Exercise description:
Write out the text of the material again, swapping "top-left origin" for "upper-left origin" and keeping everything else unchanged. Leave the pictures out.

Scene pictures with camera geometry data:
• • •

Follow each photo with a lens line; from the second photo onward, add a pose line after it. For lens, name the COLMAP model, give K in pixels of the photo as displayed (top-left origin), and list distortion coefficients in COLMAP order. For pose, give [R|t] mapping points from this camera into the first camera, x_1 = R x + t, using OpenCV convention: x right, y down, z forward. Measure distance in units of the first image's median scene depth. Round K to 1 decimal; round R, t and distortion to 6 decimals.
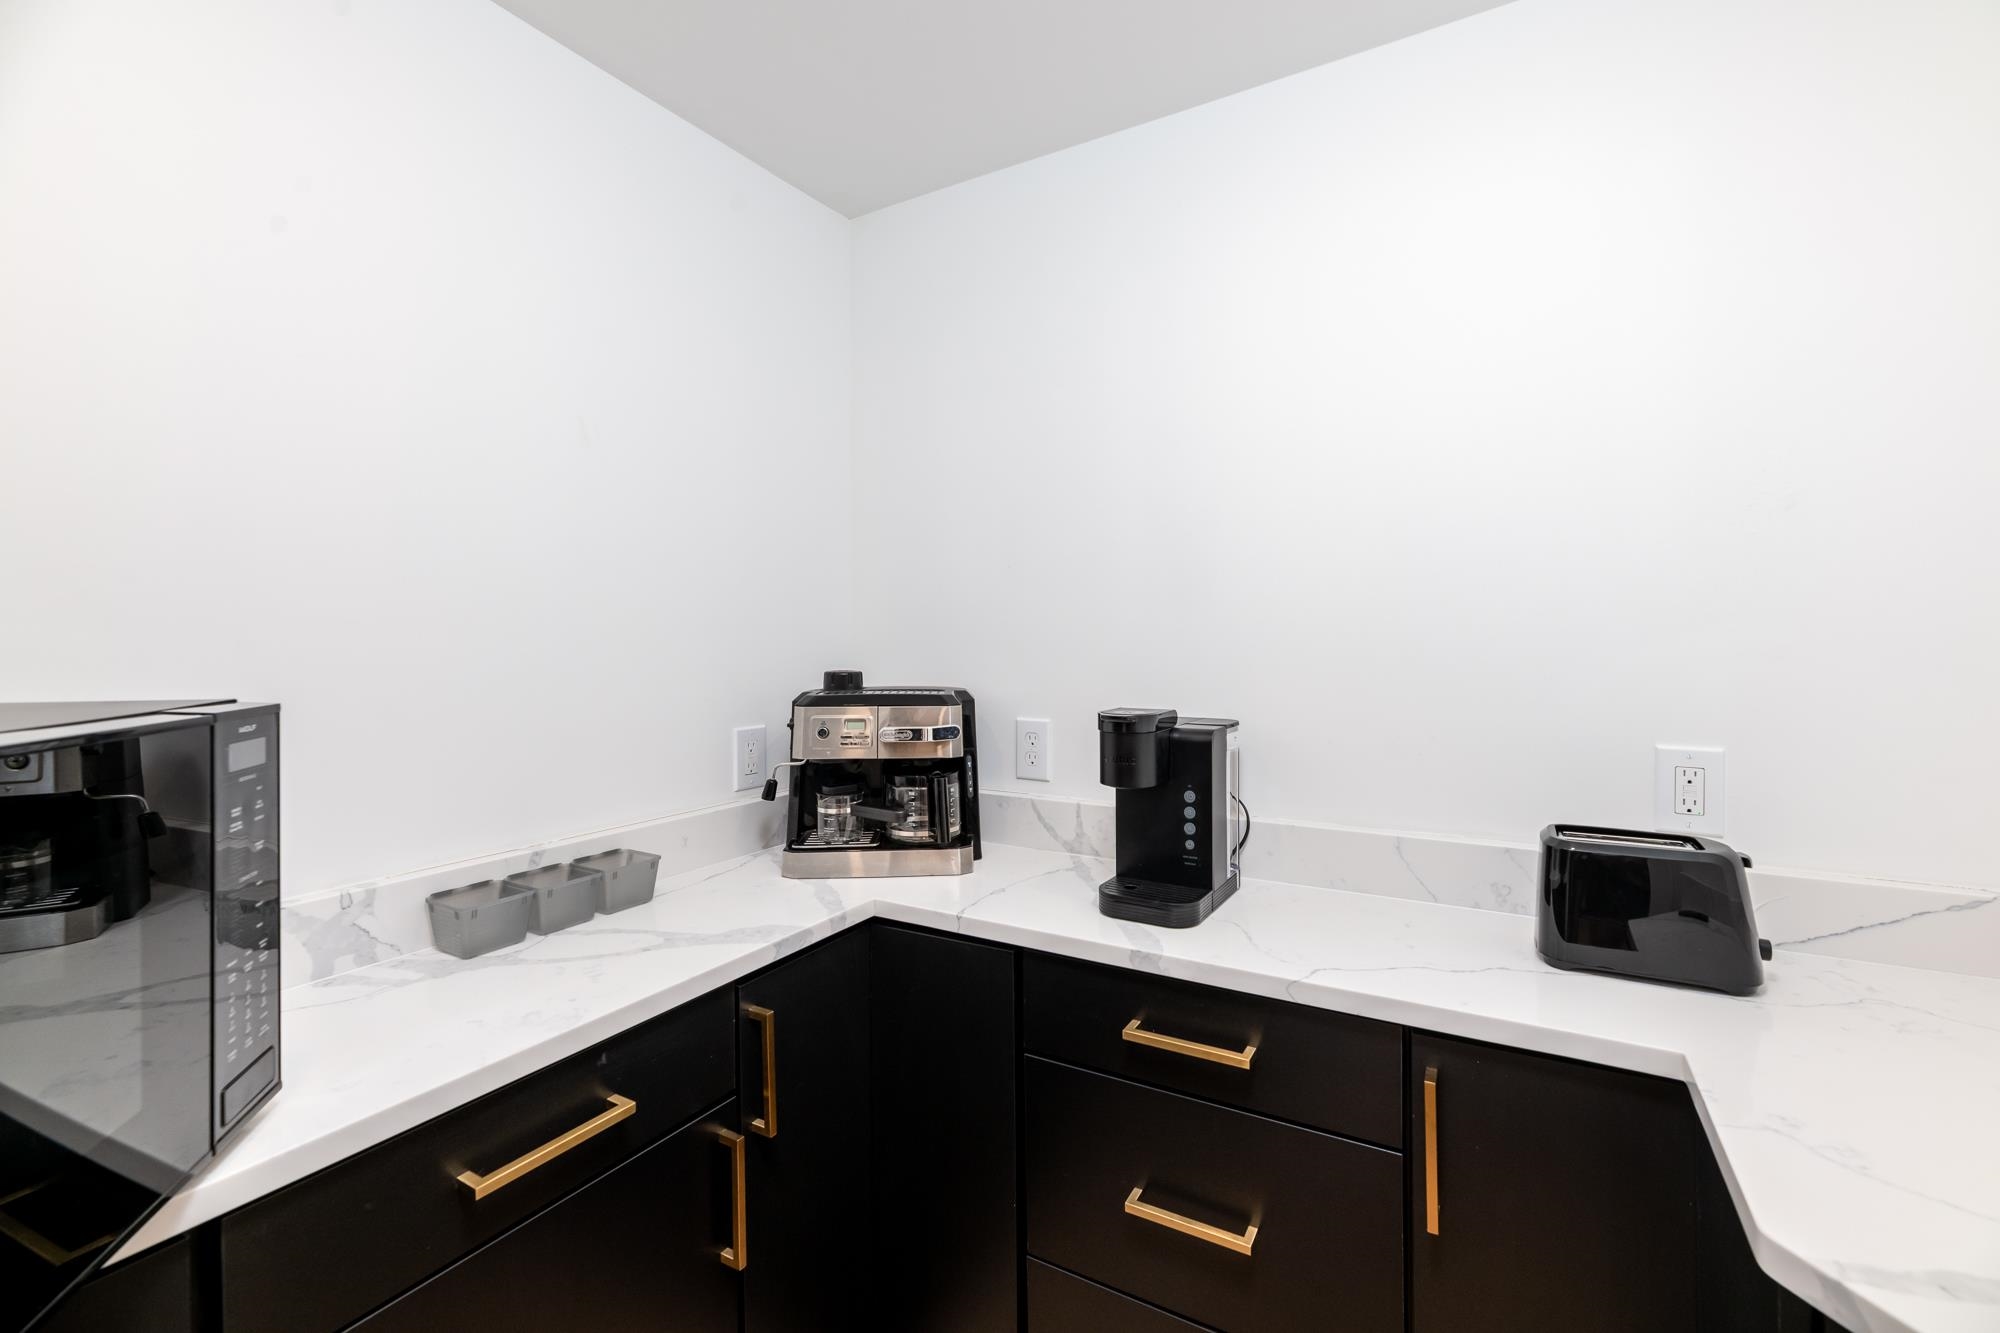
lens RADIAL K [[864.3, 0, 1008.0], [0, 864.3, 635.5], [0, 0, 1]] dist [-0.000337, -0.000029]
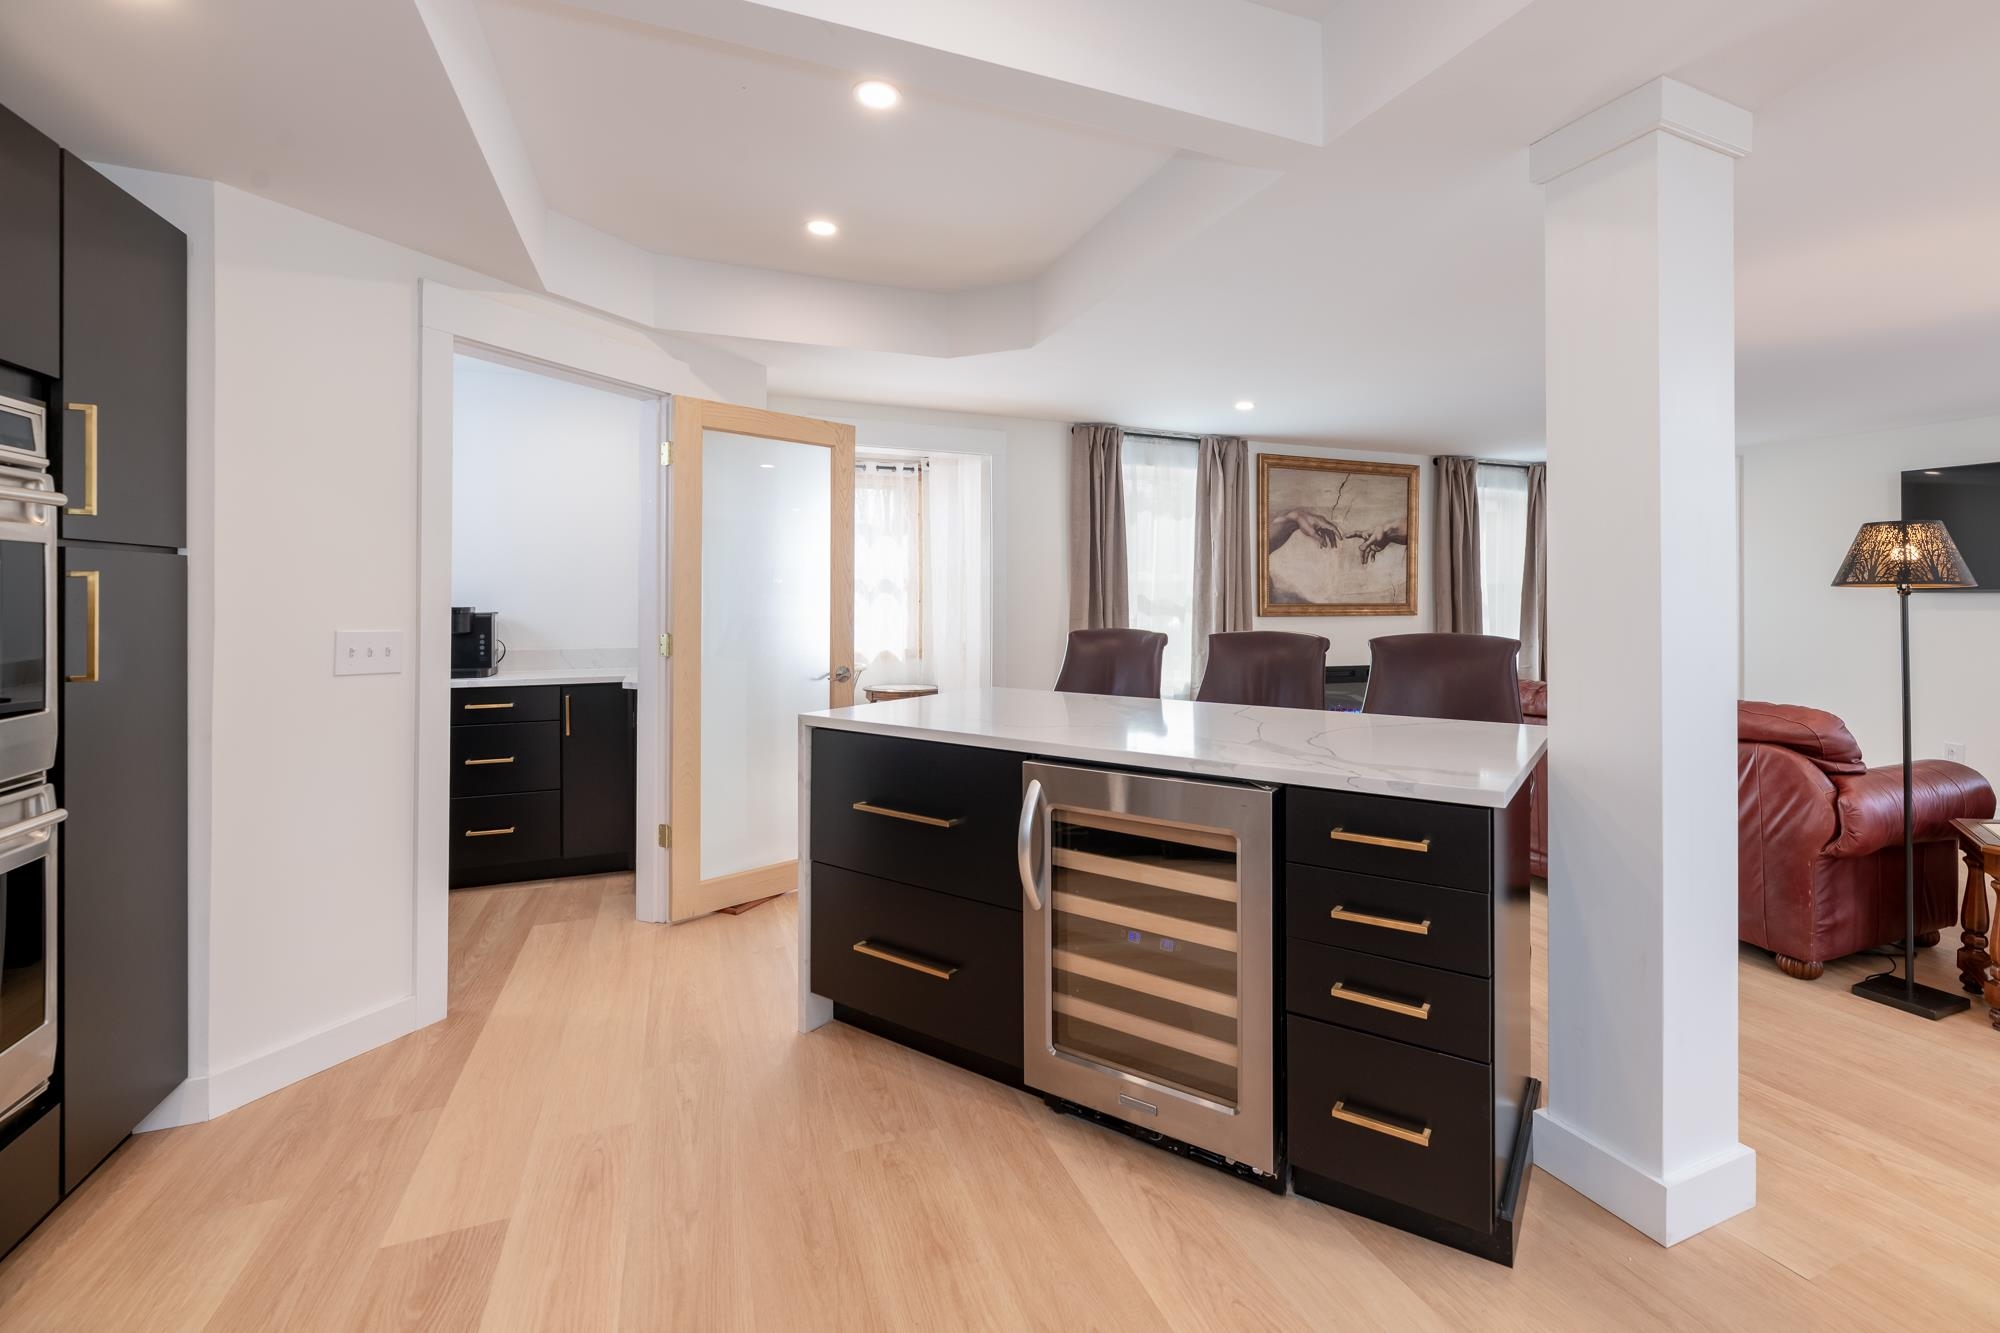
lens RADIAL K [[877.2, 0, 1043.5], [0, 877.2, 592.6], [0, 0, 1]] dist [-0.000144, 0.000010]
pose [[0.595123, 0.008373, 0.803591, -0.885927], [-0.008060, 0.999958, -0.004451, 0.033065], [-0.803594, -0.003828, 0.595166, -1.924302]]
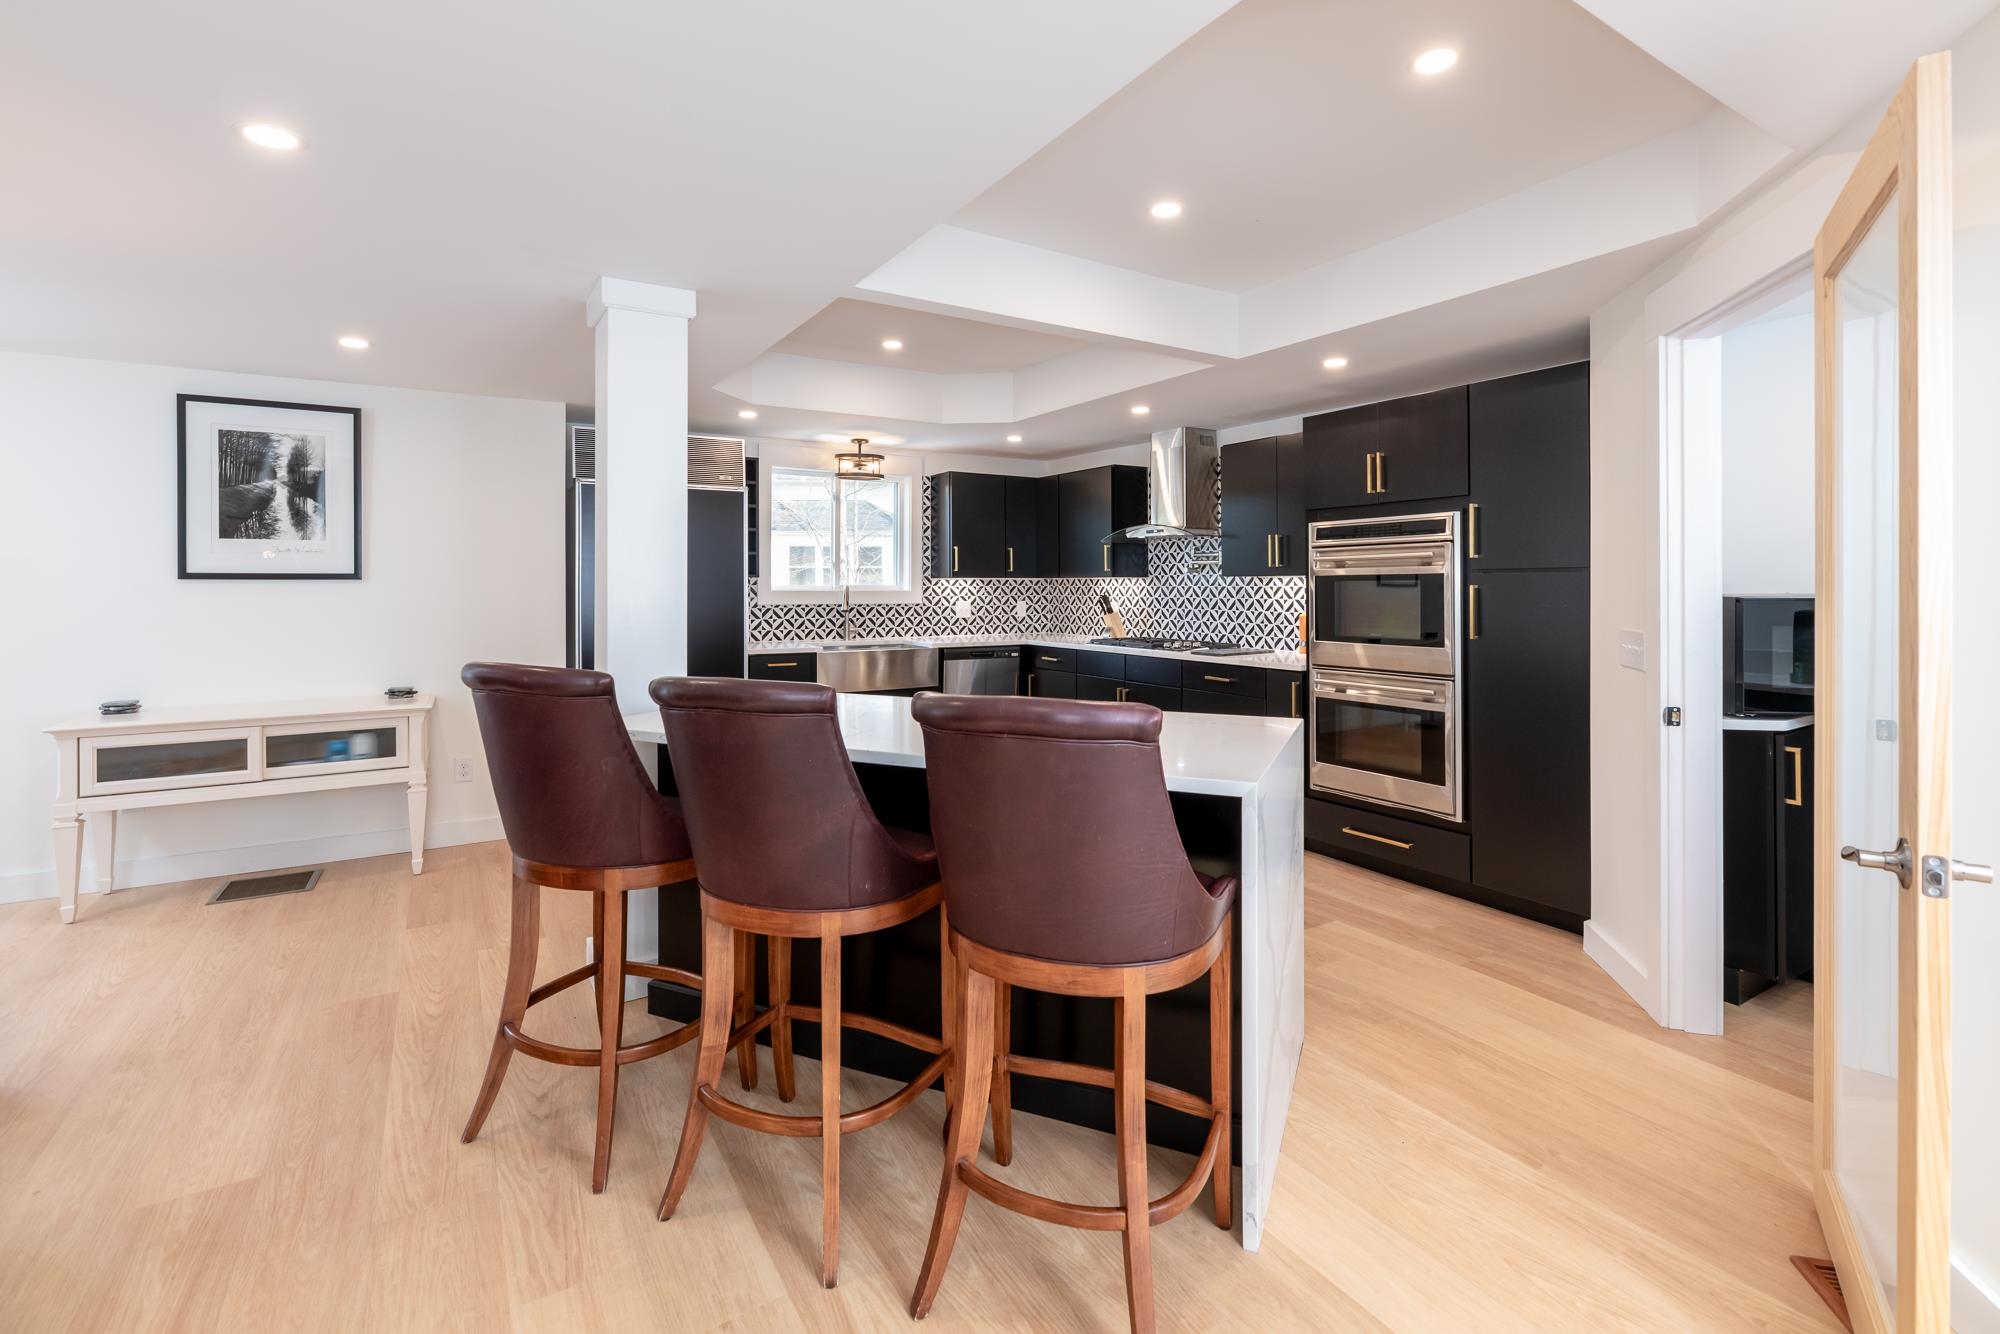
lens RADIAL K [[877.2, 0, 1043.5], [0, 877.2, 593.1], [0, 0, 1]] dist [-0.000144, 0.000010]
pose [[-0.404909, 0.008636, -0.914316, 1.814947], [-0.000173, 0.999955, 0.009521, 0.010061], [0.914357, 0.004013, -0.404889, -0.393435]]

• • •

Task answer:
Follow each photo with a lens line; from the second photo onward, add a pose line after it. For lens, name the COLMAP model, give K in pixels of the photo as displayed (upper-left origin), and list distortion coefficients in COLMAP order. For pose, give [R|t] mapping points from this camera into the first camera, x_1 = R x + t, using OpenCV convention: x right, y down, z forward. Measure distance in units of the first image's median scene depth. Round K to 1 decimal; round R, t and distortion to 6 decimals.
lens RADIAL K [[864.3, 0, 1008.0], [0, 864.3, 635.5], [0, 0, 1]] dist [-0.000337, -0.000029]
lens RADIAL K [[877.2, 0, 1043.5], [0, 877.2, 592.6], [0, 0, 1]] dist [-0.000144, 0.000010]
pose [[0.595123, 0.008373, 0.803591, -0.885927], [-0.008060, 0.999958, -0.004451, 0.033065], [-0.803594, -0.003828, 0.595166, -1.924302]]
lens RADIAL K [[877.2, 0, 1043.5], [0, 877.2, 593.1], [0, 0, 1]] dist [-0.000144, 0.000010]
pose [[-0.404909, 0.008636, -0.914316, 1.814947], [-0.000173, 0.999955, 0.009521, 0.010061], [0.914357, 0.004013, -0.404889, -0.393435]]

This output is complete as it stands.